By Yohai Schweiger
Israeli startup doubleAI, founded by CEO Prof. Amnon Shashua and CTO Prof. Shai Shalev-Shwartz, announced that its AI system, WarpSpeed, has successfully rewritten and re-optimized CUDA kernels in NVIDIA’s cuGraph library — part of the RAPIDS software ecosystem for GPU-accelerated data science — achieving an average 3.6× speed improvement over versions refined by NVIDIA’s CUDA engineers over the past decade.
According to the company, every tested kernel showed some degree of improvement, with more than half delivering over 2× speedups. The optimized code has been published on GitHub, allowing users to deploy the accelerated version without modifying existing application code. The announcement was accompanied by a public post from Shashua on X and a detailed technical blog.
cuGraph is a core component of NVIDIA’s RAPIDS suite and is widely regarded as one of the leading GPU libraries for graph analytics — a critical domain for network analysis, recommendation engines, cybersecurity, bioinformatics, and financial systems. Its kernels were developed over years by engineers specializing in hardware-level performance optimization, where decisions about memory layout, thread scheduling, warp structure, and cache behavior can dramatically affect results.
Unlike conventional application development, GPU performance engineering operates in a deeply contextual decision space with no single “correct” solution — only delicate trade-offs between physical and computational constraints.
Were LLM “Gold Medals” Misleading?
Beyond the engineering achievement itself, Shashua frames the milestone as part of a broader debate over the limits of modern AI — particularly whether large language models, scaled through massive training, can truly tackle deep, complex problems where data is limited, validation is difficult, and reasoning chains are long and context-dependent.
In his post, Shashua notes that AI systems have recently “won gold medals at the IMO” and “outperformed top programmers on CodeForces,” but argues that these victories rely on unusually favorable conditions. He describes what he calls “three hidden crutches: abundant training data, trivial verification, and short reasoning chains.”

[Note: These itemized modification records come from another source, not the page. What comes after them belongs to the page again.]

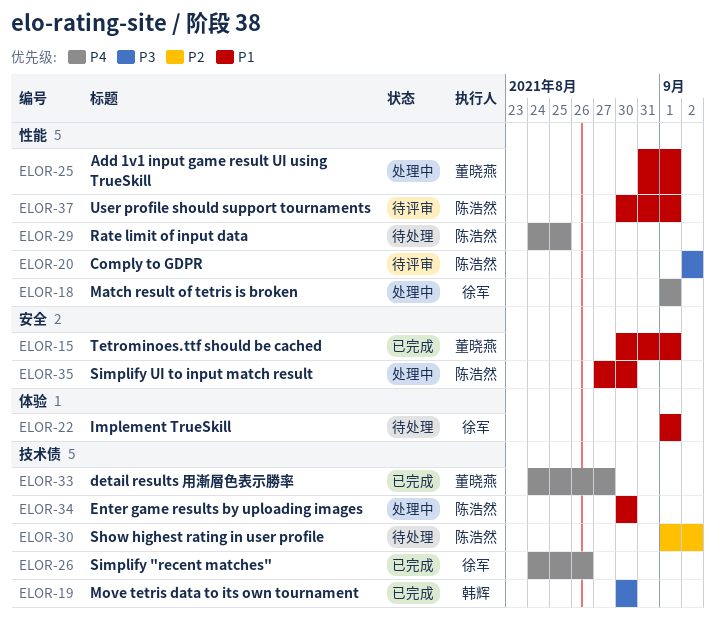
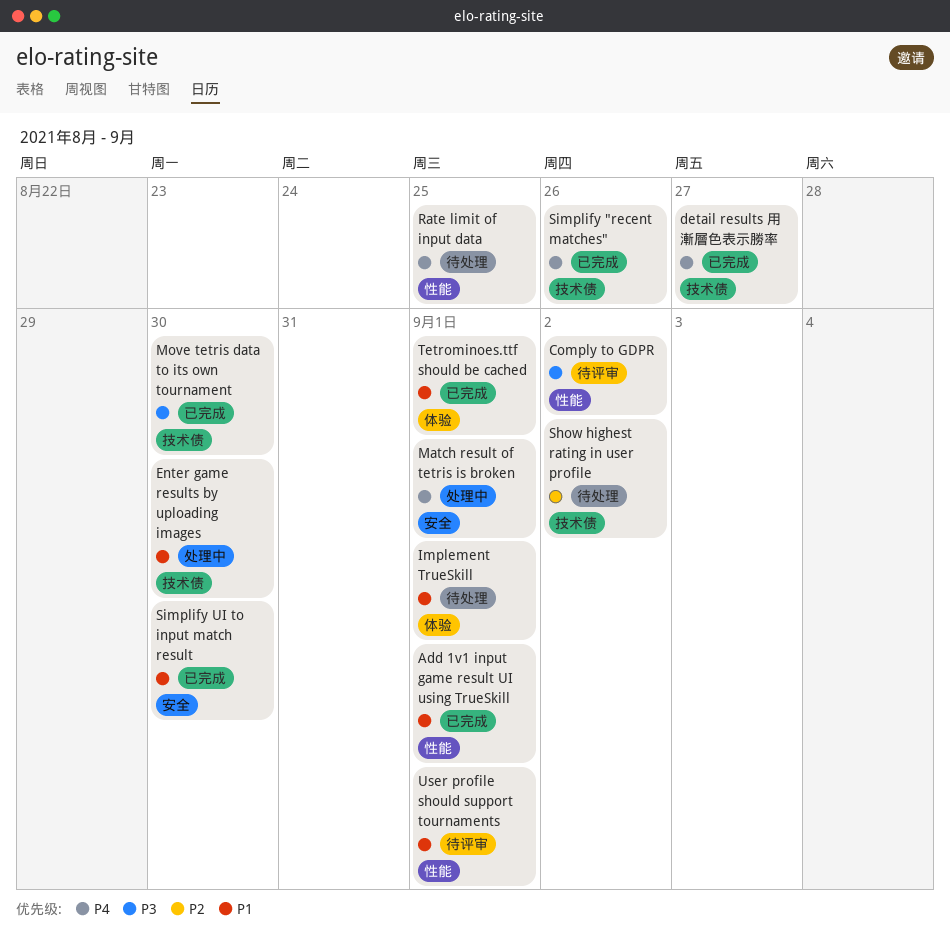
Add 1v1 input game result UI using TrueSkill, status: 处理中 -> 已完成
Match result of tetris is broken, label: 性能 -> 安全
Simplify UI to input match result, status: 处理中 -> 已完成
Tetrominoes.ttf should be cached, label: 安全 -> 体验

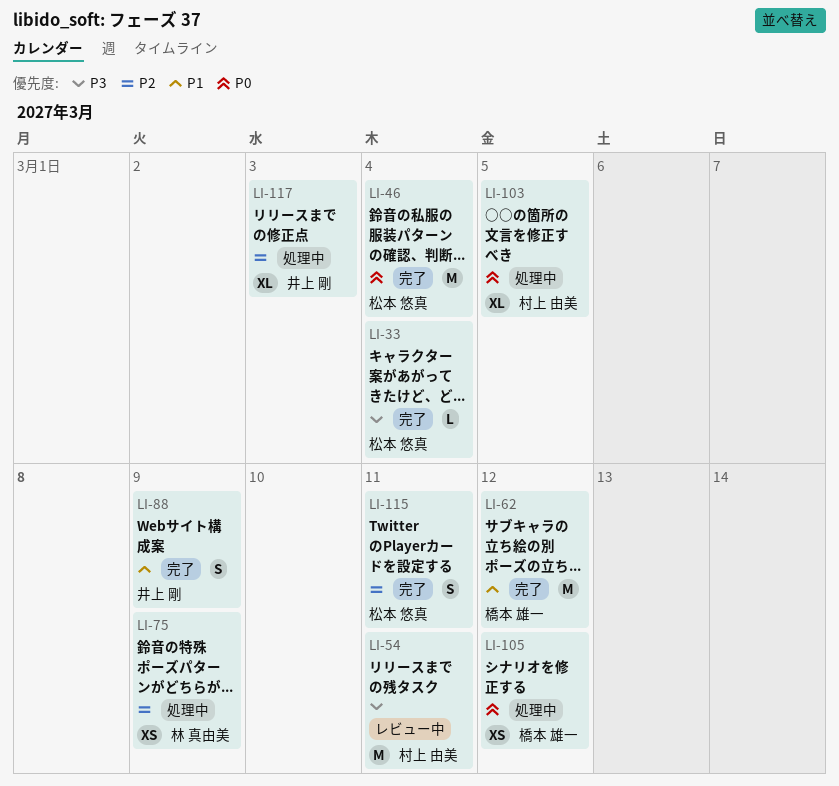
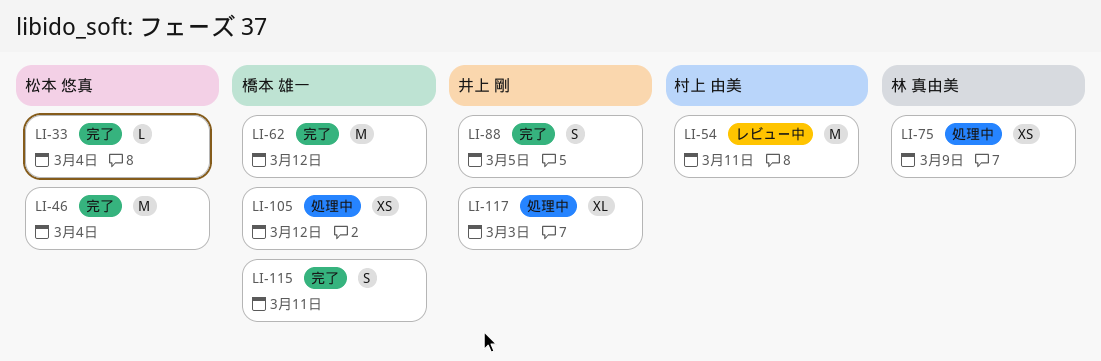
LI-88, due: Mar 9 -> Mar 5
LI-103: present -> none
LI-115, owner: 松本 悠真 -> 橋本 雄一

“When all three are present,” he writes, “today’s AI excels. Remove even one — and it collapses.”
GPU performance engineering, he argues, is a stress test where none of those conditions hold. “Data is scarce. Correctness is hard to verify. And performance emerges from a long chain of interdependent decisions — memory layout, warp behavior, caching, scheduling, graph structure.” In such environments, there is no synthetic benchmark with a clear answer, but rather a vast and tightly coupled search space where each design choice influences many others.
Shashua further claims that even advanced coding agents struggle in this domain. “Even sophisticated agents like Claude Code, Codex, and Gemini CLI fail dramatically here,” he writes, “often producing incorrect implementations even when provided with cuGraph’s full test suite.” According to him, “scaling alone cannot break this barrier,” and new algorithmic ideas were required to address this level of complexity.
AEI Instead of AGI
Founded in late 2023, doubleAI has raised hundreds of millions of dollars at a valuation reportedly approaching $1 billion. The company focuses on building AI systems tailored to solving particularly complex engineering and scientific problems, where — it claims — expert-level or superhuman performance can be achieved through deep algorithmic search rather than brute-force scaling of language models.

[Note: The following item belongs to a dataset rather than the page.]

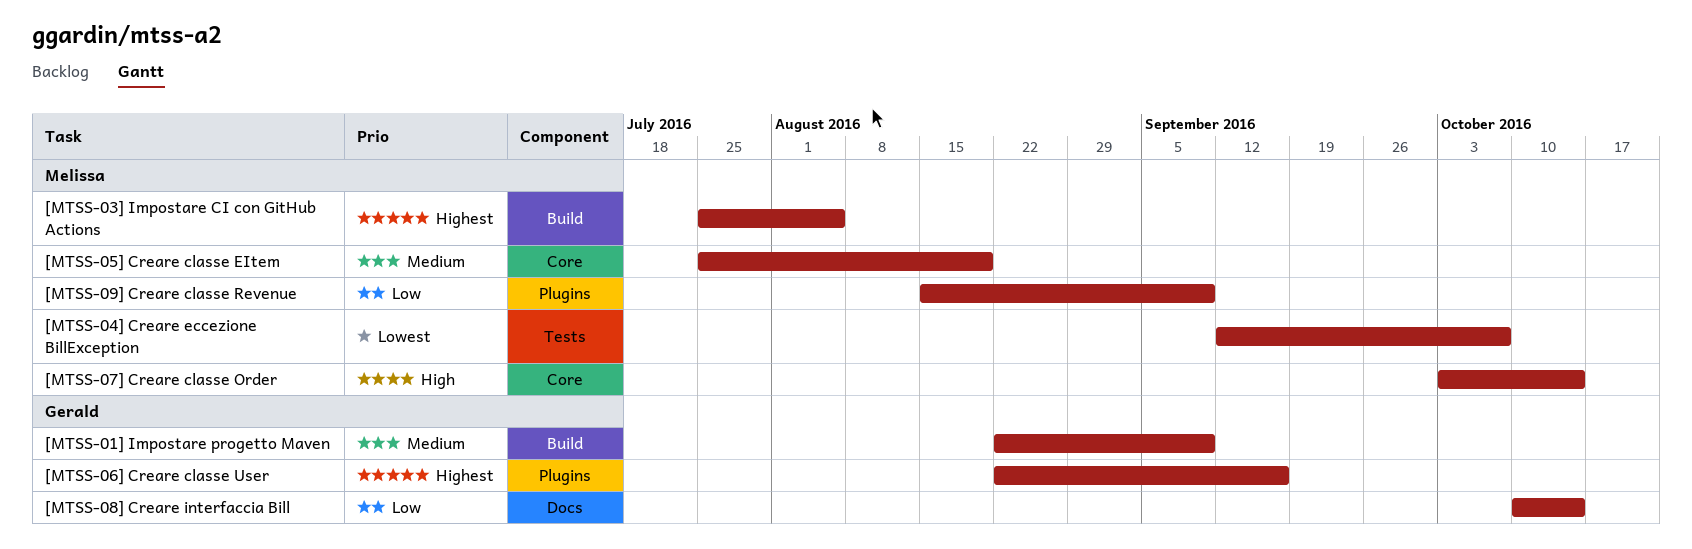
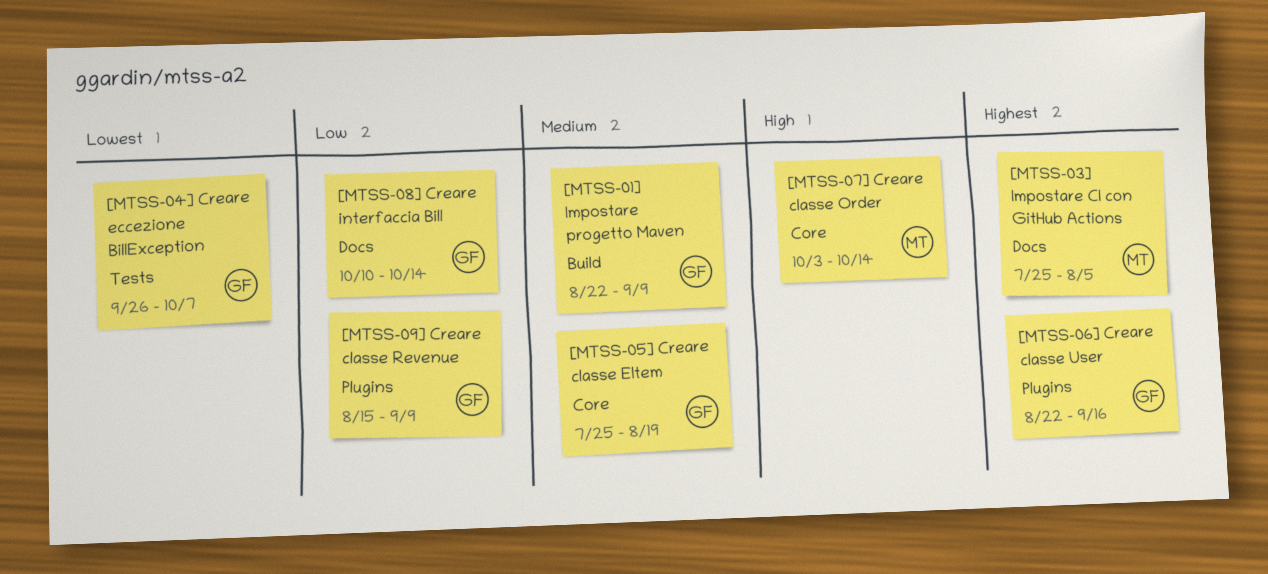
[MTSS-03] Impostare CI con GitHub Actions, label: Build -> Docs
[MTSS-04] Creare eccezione BillException, owner: Melissa -> Gerald
[MTSS-04] Creare eccezione BillException, start: Sep 12 -> Sep 26
[MTSS-05] Creare classe EItem, owner: Melissa -> Gerald
[MTSS-09] Creare classe Revenue, owner: Melissa -> Gerald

doubleAI positions the current achievement as part of a broader vision it calls Artificial Expert Intelligence (AEI): systems that consistently outperform human experts in narrow but critical domains where expertise is scarce and expensive. Rather than pursuing generalized AGI, the company concentrates on solving deep optimization problems, combining learning from limited data, probabilistic validation methodologies, and agentic search structures that navigate complex decision spaces.
The approach resembles an advanced algorithmic search system more than a conventional one-shot language model — and, if the performance gains hold up under community scrutiny, may signal a shift in how AI tackles some of computing’s most demanding low-level challenges.